Nikmati fitur lengkap distribusi bias, newsletter, pemberitahuan berita
Denny Indrayana Surati Gibran, Minta Buka Akses Data Pendidikan di UTS College Australia
Bagikan:
Penulis: Agung Riyadi
Ringkasan Berita
Pengacara dan Guru Besar Hukum Tata Negara, Prof. Dr. Denny Indrayana, mengirimkan surat resmi kepada Wakil Presiden Gibran Rakabuming Raka untuk meminta izin pembukaan akses data pendidikan Gibran di UTS College, Australia, setelah lembaga tersebut menolak memberikan informasi dengan alasan perlindungan data pribadi. Denny menilai akses data tersebut penting untuk mengatasi polemik mengenai keabsahan ijazah Gibran dan menawarkan hadiah hingga Rp3,5 miliar bagi siapa pun yang dapat membuktikan ijazahnya. Ia juga menyatakan siap mengambil langkah hukum jika akses data resmi diberikan untuk memastikan transparansi dokumen pendidikan Gibran.

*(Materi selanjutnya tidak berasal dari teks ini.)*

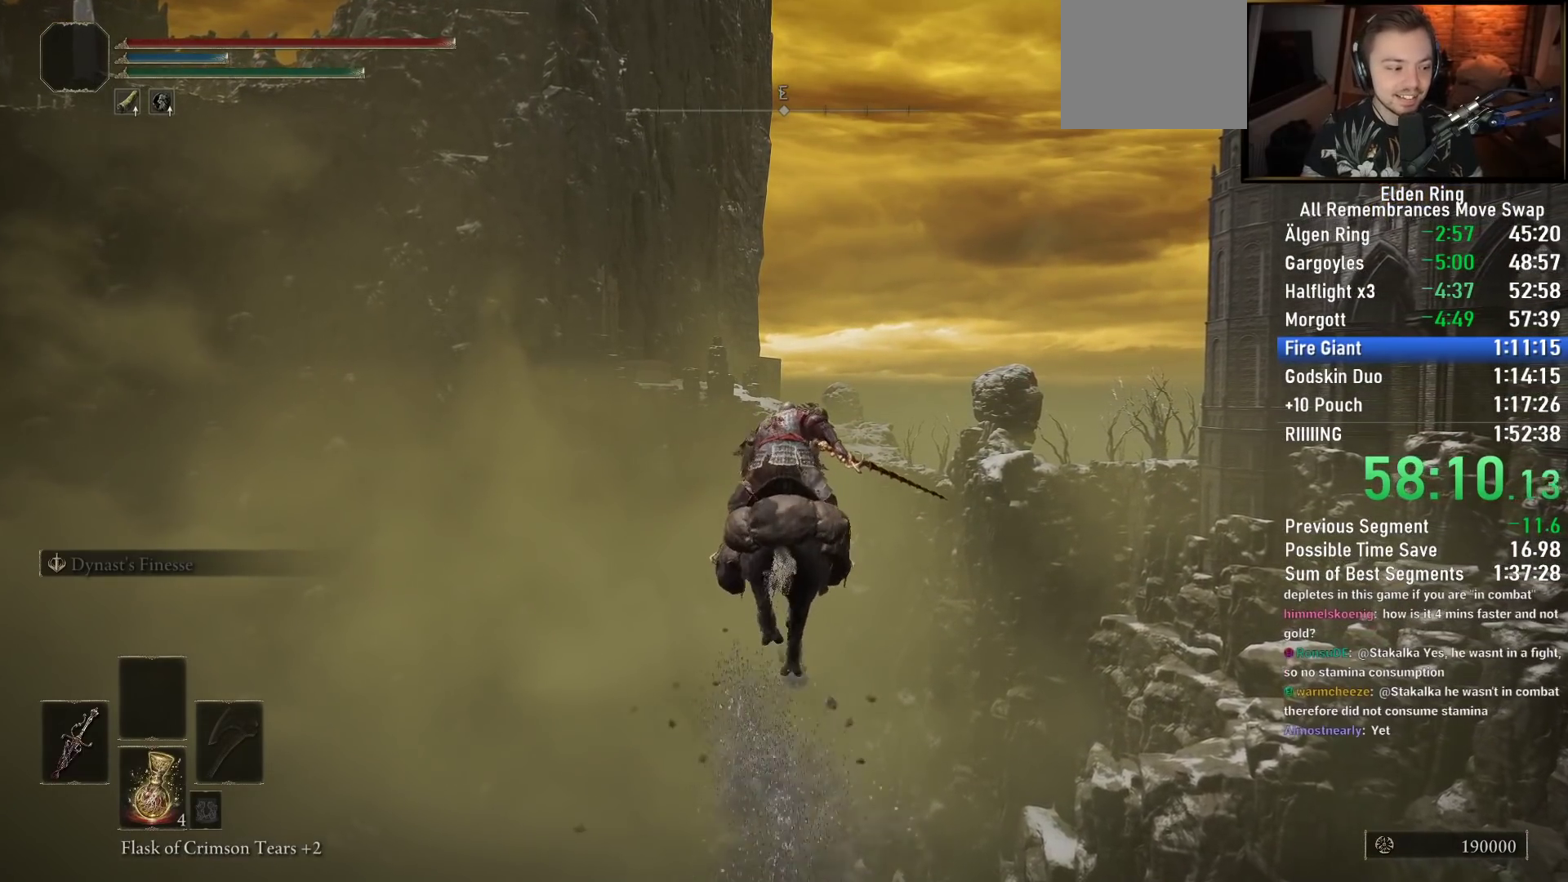
{"buttons": [], "left_stick": "up", "right_stick": "center", "events": []}
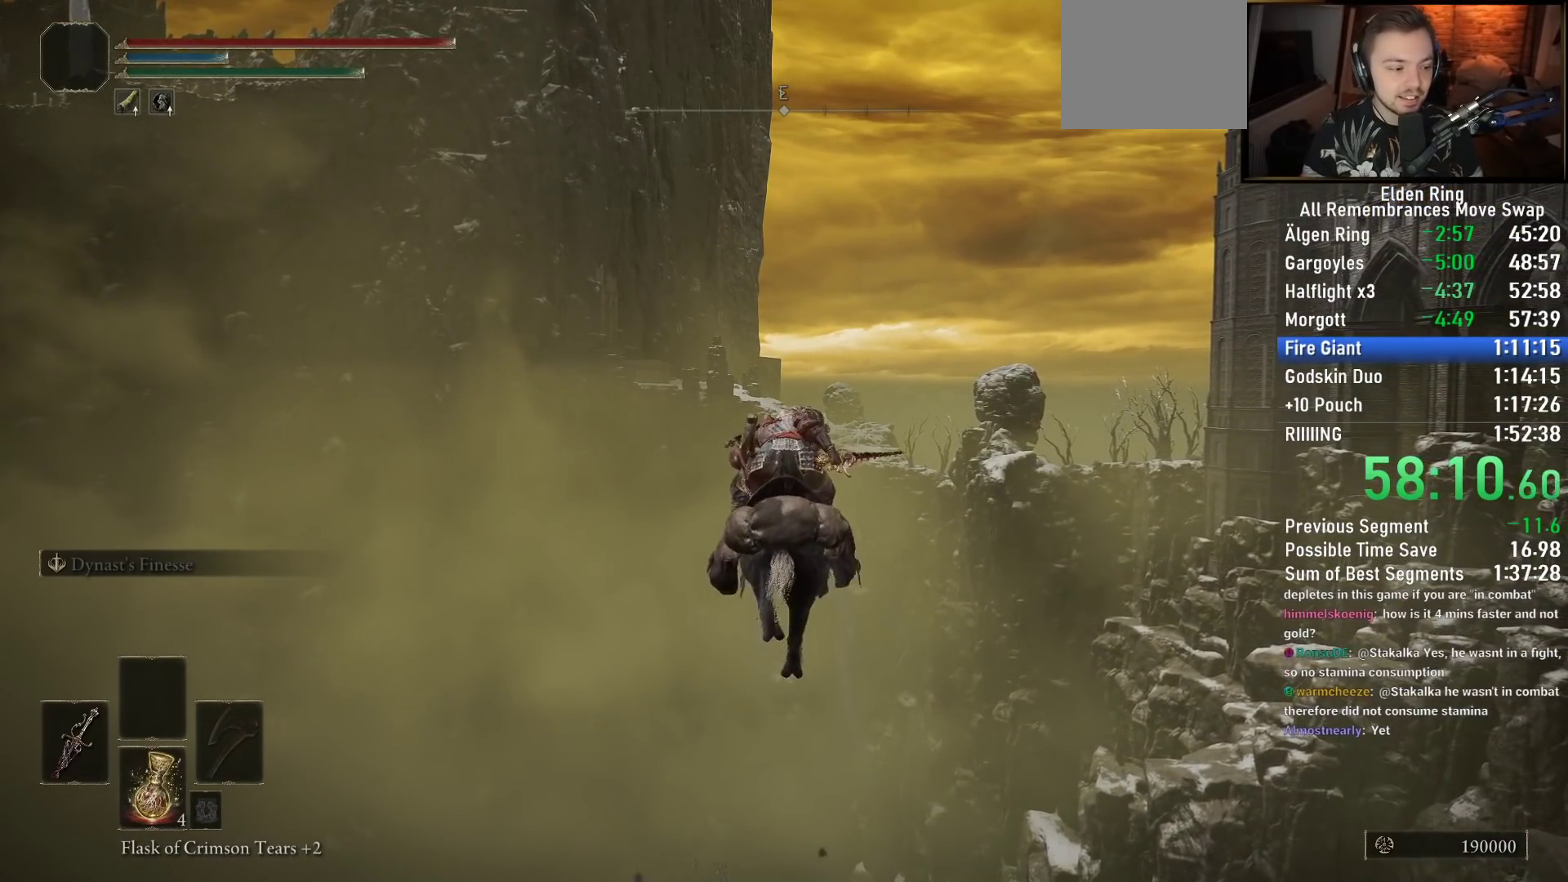
{"buttons": [], "left_stick": "up", "right_stick": "center", "events": []}
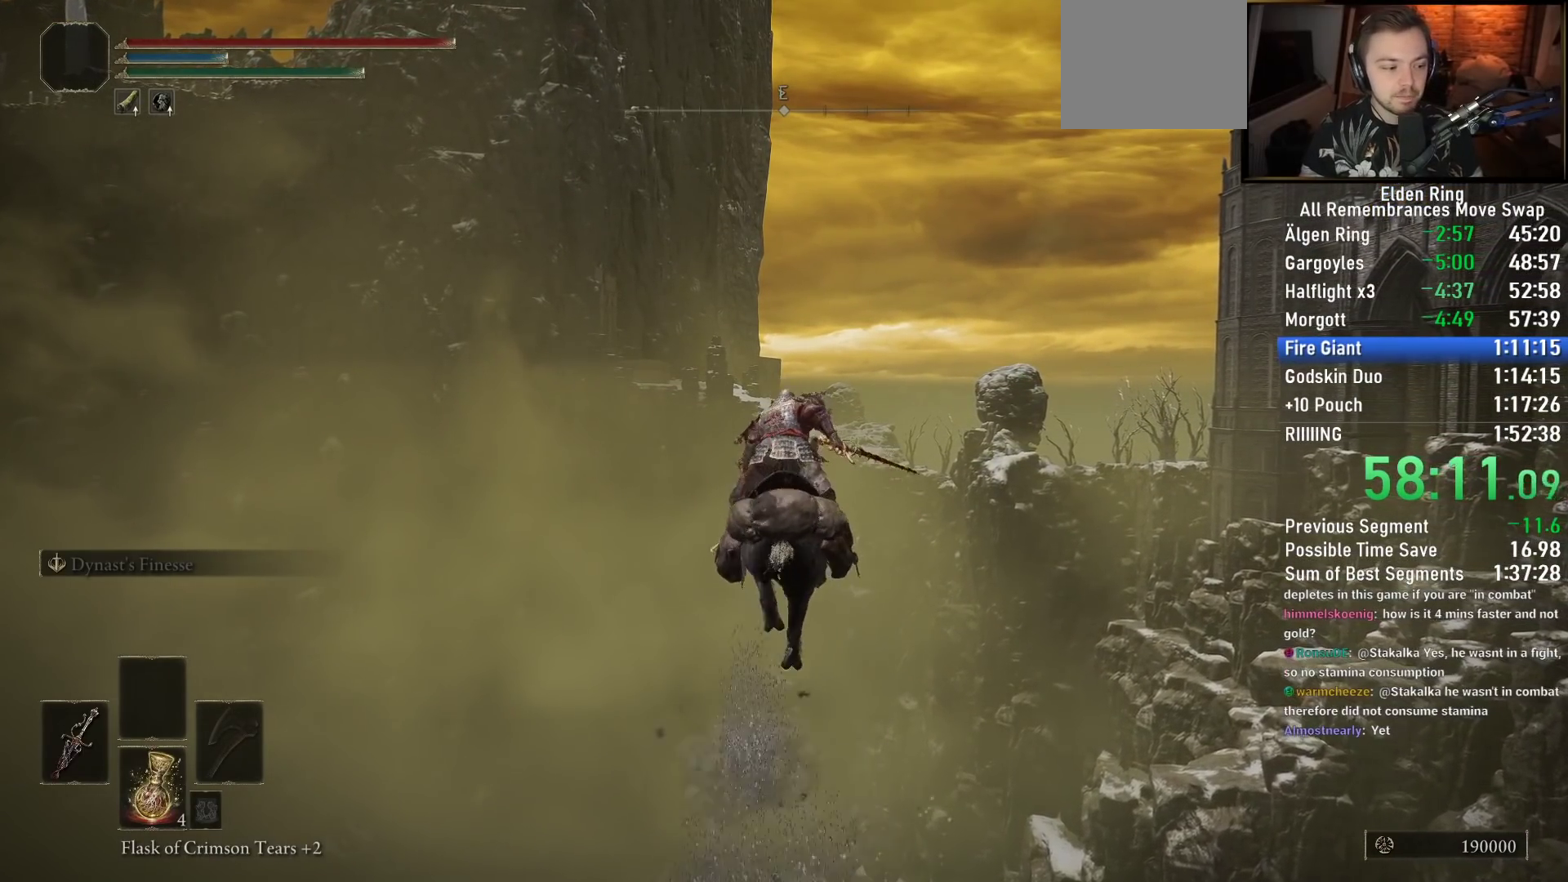
{"buttons": [], "left_stick": "up", "right_stick": "center", "events": []}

Pakar hukum tata negara Denny Indrayana (ANTARA)
Sentimen Berita
50% sumber condong ke kiri
Kiri50%
Netral50%
Kanan0%
JAKARTA, AFU.ID - Pengacara sekaligus Guru Besar Hukum Tata Negara Prof. Dr. Denny Indrayana secara terbuka melayangkan surat resmi kepada Wakil Presiden Gibran Rakabuming Raka. Melalui surat tersebut, Denny meminta izin pembukaan data rekam pendidikan di UTS College (dulu UTS Insearch) Sydney, Australia. Langkah ini ditempuh setelah lembaga pendidikan Australia tersebut menolak memberikan konfirmasi riwayat studi Gibran dengan alasan perlindungan data pribadi.

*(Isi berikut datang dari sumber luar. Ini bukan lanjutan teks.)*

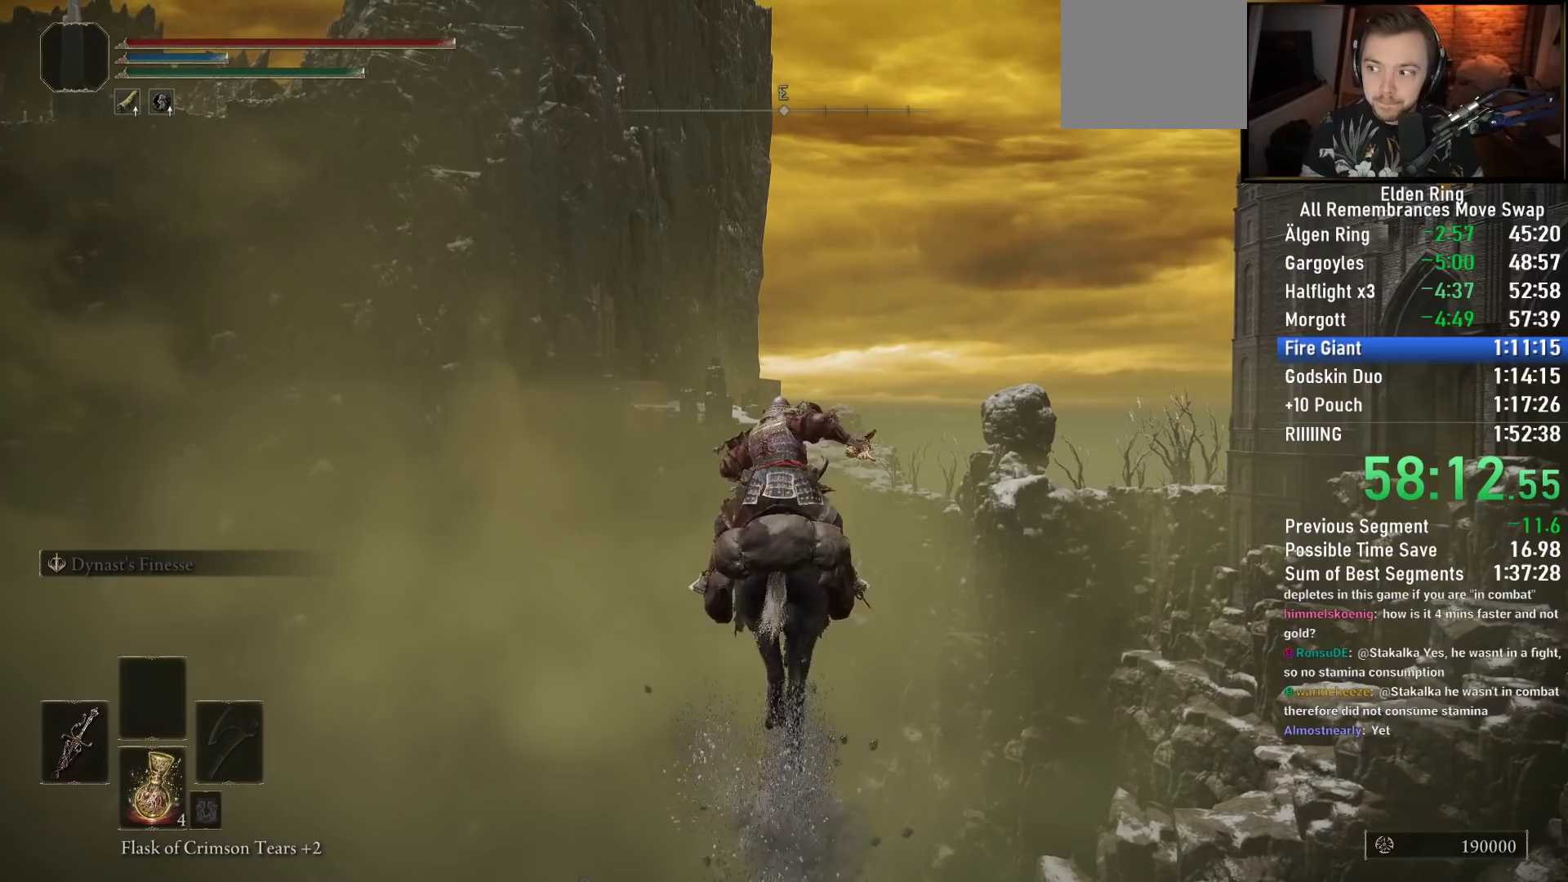
{"buttons": [], "left_stick": "up", "right_stick": "center", "events": []}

Dalam pernyataan resminya melalui kanal YouTube denny indrayana, Denny mengungkapkan, dirinya telah melakukan berbagai upaya penelusuran dokumen penyetaraan tingkat SMA/sederajat milik Gibran. Penelusuran dilakukan baik melalui jalur kelembagaan hukum nasional di Pengadilan Negeri, PTUN, Komisi Informasi Pusat (KIP), hingga bersurat ke institusi pendidikan di Singapura dan Australia.
"Surat kami ke UTS berbalas dengan mengatakan informasi pendidikan Mas Gibran di UTS Insearch adalah data pribadi yang bersifat rahasia sehingga tidak bisa disampaikan kepada kami. Terkait hal tersebut, saya meminta perkenan Mas Gibran memberikan izin tertulis kepada saya untuk mendapatkan data pendidikan di UTS Insearch tersebut. Dengan demikian, semua masalah menjadi terbuka dan dapat dipertanggungjawabkan," ujar Denny saat membacakan isi surat tertanggal Sabtu (22/8/2026) tersebut.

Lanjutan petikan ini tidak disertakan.